Super-35 was not really a new idea though in 1984. In the 1950's, there was a process called SuperScope where a 2:1 image was composed within the 1.37 Academy area of the 4-perf 35mm negative, the idea being that 2:1 was about the most you could get away with cropping Academy. The 2:1 area was blown-up and squeezed to 4-perf 35mm anamorphic (CinemaScope) with a hard matte on the sides to keep the image 2:1 instead of 2.35 : 1. In the last few years of SuperScope's use in the late 1950's, they were experimenting with shooting 4-perf 35mm full aperture, not Academy, and composing for cropping to 2.35 : 1. Some people called this process "SuperScope-235" but it's unclear if any actual features were shot in this process. By this time, low-budget producers started just cropping Academy to 1.85 and not spending the money to blow-up SuperScope to CinemaScope. And then by the early 1960's, 2-perf Techniscope was invented.

 

This is some history of 3-perf that I gave to Mark Mueller at Arri that they used on their website:
For more information about 3 perf and a historical perspective, here are some articles (Thanks to David Mullen, a Cinematographer from LA, for sharing his research):
* In the Sept. 1973 issue of the SMPTE Journal, pg. 742, is an article titled "A Universal Format for Film Production" by Bernstein, Wysotsky, and Konoplev. It is a translated reprint of an article in Tekhnika i Kino Televideniya of January1973. It recommends shooting in 3-perf full-aperture as a way of generating either 1.85, 2.35 anamorphic, or 4:3 TV versions from the same negative.

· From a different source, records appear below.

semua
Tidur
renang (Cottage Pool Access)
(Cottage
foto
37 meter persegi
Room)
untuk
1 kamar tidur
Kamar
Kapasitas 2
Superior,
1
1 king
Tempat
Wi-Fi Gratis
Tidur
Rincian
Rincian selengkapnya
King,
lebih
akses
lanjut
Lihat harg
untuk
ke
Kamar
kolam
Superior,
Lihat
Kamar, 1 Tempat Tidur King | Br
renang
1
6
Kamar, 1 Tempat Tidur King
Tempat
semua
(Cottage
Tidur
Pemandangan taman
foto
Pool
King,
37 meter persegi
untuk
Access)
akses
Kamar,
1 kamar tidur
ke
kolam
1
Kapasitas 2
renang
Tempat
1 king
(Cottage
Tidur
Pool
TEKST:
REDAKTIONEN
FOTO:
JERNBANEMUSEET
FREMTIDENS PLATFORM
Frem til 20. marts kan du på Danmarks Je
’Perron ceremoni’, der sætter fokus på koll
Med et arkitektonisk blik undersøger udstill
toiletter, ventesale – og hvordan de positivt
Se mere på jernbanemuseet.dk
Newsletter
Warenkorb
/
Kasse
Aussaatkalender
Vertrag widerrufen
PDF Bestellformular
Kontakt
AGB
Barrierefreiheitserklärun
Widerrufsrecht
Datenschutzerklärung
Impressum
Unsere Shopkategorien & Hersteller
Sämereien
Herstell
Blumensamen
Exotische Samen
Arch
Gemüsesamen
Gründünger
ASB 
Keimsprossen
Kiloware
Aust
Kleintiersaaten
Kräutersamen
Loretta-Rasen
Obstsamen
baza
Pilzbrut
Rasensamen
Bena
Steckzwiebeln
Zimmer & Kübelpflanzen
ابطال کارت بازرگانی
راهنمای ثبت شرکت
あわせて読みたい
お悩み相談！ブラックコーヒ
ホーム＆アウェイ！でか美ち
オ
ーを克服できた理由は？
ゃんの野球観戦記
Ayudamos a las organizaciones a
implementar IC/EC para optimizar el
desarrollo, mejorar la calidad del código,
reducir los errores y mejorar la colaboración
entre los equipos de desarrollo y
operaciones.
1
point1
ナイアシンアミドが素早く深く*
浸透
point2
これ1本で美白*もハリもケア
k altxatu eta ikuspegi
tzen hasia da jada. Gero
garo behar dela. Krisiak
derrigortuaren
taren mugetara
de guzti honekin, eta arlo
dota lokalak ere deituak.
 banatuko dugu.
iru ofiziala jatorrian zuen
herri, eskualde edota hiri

* In the March 1975 American Cinematographer magazine is an article by Kenn Davis proposing a new lens system with a 25% anamorphic squeeze, in order to get a 1.85:1 image onto a regular 16mm frame, and a 2.35:1 image onto a 3 perf 35mm frame. He then goes on to explain other advantages of a 3 perf system, including for 1.85 production.
* In the June 1976 American Cinematographer magazine is an article by Miklos Lente, proposing a 3 perf format called "Trilent-35". It used the Academy width but the 3-perf height.

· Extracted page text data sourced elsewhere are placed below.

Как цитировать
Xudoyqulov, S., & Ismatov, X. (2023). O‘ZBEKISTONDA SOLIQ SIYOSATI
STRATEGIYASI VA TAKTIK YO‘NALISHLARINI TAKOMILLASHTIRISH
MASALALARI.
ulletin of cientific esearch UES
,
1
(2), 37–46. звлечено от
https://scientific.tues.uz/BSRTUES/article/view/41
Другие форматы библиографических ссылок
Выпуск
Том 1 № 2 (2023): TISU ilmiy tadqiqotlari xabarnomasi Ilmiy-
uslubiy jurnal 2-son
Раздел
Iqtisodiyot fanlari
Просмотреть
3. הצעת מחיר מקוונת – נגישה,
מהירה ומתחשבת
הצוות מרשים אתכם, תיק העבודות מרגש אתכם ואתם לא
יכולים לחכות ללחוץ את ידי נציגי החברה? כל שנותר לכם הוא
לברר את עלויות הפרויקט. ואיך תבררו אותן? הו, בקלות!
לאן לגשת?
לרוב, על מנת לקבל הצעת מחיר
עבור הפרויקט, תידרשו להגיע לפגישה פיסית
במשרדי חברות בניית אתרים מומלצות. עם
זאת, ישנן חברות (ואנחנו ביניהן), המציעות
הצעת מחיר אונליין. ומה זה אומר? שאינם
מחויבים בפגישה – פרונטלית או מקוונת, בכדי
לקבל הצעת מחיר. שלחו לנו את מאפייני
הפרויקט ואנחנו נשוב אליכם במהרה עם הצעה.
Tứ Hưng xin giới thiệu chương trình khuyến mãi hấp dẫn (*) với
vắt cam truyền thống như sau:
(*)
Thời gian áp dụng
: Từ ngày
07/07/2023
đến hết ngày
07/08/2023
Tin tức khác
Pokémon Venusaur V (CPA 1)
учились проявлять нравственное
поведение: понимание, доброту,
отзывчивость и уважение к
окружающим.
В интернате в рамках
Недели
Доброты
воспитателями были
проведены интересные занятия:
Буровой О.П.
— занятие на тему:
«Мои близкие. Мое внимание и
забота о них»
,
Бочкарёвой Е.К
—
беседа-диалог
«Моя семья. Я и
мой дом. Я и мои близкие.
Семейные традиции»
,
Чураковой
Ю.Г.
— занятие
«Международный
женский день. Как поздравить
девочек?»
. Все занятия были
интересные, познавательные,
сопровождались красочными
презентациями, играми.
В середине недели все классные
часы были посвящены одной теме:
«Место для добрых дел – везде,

* In the July 1986 American Cinematographer magazine is an article by Rune Ericson titled "3-Perf in the Future".
* In the February 1998 issue of "International Photographer", Vittorio Storaro proposed his "Univision" 3 perf Super35 format.
--
You can see from that list of articles above that even though 4-perf Super-35 started being used in 1984, 3-perf was mainly just in the proposal stage at this point.
3-perf started being used for TV as a way of saving stock, and the negative has a native 1.78 : 1 (16x9) aspect ratio, although the start of 3-perf for TV predated the transition to HDTV and most shows were composed for 4x3 inside of 16x9. I think "Max Headroom" (1987) might have been one of the first 3-perf shows, and one of the first U.S. shows to shoot film at 30 fps (3-perf was being used to compensate for the increased frame rate in terms of stock usage). TV shows could shoot 3-perf because it was all for telecine transfer only; features avoided 3-perf at the time because it not only required an optical printer blow-up to 4-perf for release printing (as did 4-perf Super-35) but negative cutters had a hard time with the edge code system in matching to 3-perf EDL's. It wasn't until D.I.'s became popular in the mid 2000's that most of the reasons to avoid 3-perf for Super-35 went away.